What happens when we compute the normalized sample mean Zn in this situation?

Question

$\mathcal{N}(\mu, \sigma^2), \quad \sigma=5.$　Follow a normal population.

What happens when we compute the normalized sample mean Zn in this situation?

Answer 1

First of all we have $\overline X_n=\frac{1}{n} \sum\limits_{i=1}^{n}X_i$. The expected value is just $\mu$. And the variance is $Var\left(\overline X_n\right)=\frac{\sigma^2}{n}$, if the $X_i$'s are i.i.d. Therefore we get

$$Z_{n} = \frac{\overline{X}_n- \mu}{\frac{\sigma}{\sqrt n}}$$

This is a standardized random variable, with the mean $0$ and the variance $1$. The sum/mean of normal distributed random variables are normal distributed as well. Thus $Z_n\sim \mathcal N(0,1)$.

**Required action 1:** In the sample-mean thread, copy the passage starting at "This is a standardized" and ending at "Thus $Z_n\sim \mathcal N(0,1)$.", renaming "standardized" to "normalized".
**Required action 2:** Translate this sentence from the sample-mean thread into Spanish: "The sum/mean of normal distributed random variables are normal distributed as well."

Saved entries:
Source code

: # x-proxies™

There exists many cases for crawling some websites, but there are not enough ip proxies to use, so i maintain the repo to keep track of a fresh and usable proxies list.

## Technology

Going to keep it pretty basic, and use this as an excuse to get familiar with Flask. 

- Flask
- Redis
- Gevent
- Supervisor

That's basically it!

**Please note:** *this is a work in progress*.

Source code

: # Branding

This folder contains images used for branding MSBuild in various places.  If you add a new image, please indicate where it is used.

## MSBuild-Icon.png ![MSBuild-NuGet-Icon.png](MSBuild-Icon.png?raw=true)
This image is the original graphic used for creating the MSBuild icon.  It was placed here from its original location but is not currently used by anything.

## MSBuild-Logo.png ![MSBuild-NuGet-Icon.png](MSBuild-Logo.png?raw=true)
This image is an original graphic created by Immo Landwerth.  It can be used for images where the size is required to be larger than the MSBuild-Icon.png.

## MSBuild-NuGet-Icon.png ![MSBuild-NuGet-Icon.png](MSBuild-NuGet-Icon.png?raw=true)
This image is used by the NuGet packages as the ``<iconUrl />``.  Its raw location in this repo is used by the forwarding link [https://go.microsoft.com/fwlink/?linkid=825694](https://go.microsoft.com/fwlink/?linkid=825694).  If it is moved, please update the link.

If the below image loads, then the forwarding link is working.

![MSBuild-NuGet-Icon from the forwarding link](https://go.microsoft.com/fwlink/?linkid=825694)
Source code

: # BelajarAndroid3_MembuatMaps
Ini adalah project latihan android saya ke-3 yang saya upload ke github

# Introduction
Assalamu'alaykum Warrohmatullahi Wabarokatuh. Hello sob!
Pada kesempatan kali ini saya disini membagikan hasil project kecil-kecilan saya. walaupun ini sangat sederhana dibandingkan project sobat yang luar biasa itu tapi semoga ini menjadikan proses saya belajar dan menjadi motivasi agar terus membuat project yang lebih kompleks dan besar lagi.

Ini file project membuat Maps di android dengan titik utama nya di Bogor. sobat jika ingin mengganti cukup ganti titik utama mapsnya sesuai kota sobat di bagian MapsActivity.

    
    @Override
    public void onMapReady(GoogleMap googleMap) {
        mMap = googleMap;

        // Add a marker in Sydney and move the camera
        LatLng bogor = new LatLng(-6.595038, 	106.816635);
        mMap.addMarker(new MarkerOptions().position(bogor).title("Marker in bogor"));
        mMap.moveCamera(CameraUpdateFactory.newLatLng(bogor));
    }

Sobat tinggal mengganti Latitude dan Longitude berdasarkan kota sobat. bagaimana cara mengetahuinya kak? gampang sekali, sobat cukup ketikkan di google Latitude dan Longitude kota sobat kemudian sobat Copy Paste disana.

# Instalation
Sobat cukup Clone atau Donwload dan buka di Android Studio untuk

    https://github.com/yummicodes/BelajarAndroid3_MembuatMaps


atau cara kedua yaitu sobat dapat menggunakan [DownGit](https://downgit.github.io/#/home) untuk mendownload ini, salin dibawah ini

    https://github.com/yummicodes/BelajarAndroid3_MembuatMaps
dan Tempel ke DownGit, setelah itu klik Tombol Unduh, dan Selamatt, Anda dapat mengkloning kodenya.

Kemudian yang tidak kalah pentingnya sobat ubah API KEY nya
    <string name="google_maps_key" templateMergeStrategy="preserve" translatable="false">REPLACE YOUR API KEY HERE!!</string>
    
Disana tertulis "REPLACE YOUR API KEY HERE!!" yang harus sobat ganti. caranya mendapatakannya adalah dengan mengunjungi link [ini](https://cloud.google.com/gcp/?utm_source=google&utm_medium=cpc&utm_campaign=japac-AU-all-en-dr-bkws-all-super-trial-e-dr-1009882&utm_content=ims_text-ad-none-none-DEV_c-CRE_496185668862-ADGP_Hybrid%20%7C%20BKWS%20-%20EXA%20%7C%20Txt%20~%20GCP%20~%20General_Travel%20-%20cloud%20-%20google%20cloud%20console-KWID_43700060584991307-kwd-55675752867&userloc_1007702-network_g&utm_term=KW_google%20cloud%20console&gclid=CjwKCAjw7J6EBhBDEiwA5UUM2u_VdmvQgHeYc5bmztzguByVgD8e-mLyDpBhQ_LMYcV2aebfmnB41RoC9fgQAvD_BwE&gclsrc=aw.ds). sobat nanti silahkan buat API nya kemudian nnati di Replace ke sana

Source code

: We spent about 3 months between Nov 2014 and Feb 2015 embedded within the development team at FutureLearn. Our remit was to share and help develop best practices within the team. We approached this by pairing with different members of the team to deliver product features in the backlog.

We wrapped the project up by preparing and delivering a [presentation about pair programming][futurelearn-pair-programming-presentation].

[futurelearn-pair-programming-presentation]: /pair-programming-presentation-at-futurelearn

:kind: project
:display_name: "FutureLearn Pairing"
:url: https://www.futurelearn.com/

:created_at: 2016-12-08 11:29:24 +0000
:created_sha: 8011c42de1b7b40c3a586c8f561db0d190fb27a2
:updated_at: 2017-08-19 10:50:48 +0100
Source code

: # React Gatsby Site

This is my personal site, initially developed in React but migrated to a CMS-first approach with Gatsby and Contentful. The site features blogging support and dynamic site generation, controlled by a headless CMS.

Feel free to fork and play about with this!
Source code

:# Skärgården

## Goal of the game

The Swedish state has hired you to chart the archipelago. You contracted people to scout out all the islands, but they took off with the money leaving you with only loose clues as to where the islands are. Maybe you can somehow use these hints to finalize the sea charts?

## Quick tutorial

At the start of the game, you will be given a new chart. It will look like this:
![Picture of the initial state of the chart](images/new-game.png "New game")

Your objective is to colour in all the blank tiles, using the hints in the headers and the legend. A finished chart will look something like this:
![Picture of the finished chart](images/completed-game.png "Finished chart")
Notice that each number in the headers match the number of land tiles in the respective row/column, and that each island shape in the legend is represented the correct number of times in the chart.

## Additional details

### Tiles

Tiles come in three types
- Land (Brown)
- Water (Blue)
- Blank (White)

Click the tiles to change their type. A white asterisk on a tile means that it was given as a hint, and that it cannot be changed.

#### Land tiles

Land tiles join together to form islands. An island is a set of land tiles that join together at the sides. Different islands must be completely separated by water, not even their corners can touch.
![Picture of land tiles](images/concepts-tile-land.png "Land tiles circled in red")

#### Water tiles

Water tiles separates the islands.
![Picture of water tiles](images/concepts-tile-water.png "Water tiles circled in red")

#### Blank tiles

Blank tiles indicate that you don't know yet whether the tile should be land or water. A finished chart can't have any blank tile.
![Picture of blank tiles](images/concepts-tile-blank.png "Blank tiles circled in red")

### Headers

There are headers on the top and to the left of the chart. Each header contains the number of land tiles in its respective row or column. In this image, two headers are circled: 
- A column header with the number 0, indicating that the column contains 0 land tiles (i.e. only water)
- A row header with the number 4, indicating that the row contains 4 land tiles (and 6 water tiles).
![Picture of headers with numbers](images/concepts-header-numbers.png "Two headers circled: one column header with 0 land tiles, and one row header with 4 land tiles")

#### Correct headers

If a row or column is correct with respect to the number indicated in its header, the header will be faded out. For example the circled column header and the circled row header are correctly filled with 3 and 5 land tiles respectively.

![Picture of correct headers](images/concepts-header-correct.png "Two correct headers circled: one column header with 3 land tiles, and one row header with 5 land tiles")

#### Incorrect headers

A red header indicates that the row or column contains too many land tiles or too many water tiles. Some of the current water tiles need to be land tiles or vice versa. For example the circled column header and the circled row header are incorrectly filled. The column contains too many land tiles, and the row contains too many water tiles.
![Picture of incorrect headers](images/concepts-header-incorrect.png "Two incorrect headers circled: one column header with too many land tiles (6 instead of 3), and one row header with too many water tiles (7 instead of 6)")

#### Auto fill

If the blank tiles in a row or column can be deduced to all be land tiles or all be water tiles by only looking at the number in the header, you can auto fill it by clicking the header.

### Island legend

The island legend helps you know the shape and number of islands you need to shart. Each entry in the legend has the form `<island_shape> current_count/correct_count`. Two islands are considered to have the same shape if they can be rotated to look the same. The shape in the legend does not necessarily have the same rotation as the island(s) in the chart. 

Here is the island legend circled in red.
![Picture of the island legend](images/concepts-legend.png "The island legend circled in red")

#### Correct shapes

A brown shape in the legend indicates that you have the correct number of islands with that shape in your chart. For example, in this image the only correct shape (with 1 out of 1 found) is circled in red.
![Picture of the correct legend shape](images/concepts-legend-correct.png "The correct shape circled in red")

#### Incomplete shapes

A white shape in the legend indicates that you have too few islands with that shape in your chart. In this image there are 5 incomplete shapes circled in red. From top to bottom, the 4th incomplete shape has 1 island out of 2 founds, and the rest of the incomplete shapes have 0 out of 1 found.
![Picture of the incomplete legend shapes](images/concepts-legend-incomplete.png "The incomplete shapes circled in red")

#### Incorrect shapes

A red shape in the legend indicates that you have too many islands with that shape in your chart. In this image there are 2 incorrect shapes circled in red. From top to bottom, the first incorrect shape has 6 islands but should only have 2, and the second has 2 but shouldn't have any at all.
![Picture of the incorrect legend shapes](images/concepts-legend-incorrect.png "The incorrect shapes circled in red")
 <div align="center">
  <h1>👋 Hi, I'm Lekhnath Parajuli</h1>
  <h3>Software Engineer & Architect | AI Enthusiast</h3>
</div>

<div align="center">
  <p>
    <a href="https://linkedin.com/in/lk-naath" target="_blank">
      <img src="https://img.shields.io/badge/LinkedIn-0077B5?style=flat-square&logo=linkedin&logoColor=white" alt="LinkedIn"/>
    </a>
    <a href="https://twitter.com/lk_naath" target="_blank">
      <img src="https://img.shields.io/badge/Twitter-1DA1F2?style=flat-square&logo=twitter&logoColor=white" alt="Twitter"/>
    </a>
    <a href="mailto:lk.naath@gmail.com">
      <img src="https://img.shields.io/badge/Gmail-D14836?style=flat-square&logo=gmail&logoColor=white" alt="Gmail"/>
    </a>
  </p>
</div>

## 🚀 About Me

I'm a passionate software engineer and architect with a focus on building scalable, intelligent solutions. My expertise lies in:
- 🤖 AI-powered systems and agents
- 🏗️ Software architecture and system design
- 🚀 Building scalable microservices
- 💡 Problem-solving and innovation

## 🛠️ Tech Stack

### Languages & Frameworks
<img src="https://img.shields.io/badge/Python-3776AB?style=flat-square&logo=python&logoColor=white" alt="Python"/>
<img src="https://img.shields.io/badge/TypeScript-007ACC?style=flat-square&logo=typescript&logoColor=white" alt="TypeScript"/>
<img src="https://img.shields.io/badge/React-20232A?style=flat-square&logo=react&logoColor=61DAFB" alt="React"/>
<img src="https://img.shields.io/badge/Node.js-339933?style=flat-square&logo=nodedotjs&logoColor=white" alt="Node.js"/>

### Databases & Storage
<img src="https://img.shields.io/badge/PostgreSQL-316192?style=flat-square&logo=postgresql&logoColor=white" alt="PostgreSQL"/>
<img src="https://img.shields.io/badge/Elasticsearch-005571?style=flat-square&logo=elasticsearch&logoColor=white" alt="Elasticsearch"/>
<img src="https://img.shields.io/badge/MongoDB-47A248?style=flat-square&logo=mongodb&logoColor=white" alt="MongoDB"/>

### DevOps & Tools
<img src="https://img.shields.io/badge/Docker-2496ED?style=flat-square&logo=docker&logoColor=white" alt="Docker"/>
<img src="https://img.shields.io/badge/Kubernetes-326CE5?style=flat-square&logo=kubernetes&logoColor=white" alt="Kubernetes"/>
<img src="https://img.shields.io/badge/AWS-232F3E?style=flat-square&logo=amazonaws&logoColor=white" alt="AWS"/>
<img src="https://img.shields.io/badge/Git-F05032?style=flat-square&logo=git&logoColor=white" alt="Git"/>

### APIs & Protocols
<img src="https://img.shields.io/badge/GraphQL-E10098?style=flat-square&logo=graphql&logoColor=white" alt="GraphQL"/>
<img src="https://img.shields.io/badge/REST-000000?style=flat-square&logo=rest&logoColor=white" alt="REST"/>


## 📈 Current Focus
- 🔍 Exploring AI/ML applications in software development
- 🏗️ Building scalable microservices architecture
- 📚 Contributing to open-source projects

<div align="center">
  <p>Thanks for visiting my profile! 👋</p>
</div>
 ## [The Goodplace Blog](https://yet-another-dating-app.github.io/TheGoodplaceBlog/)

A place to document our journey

**Answer area 1:**
This is a normalized random variable, with the mean $0$ and the variance $1$. The sum/mean of normal distributed random variables are normal distributed as well. Thus $Z_n\sim \mathcal N(0,1)$.

**Answer area 2:** La suma/media de variables aleatorias con distribución normal también tiene distribución normal.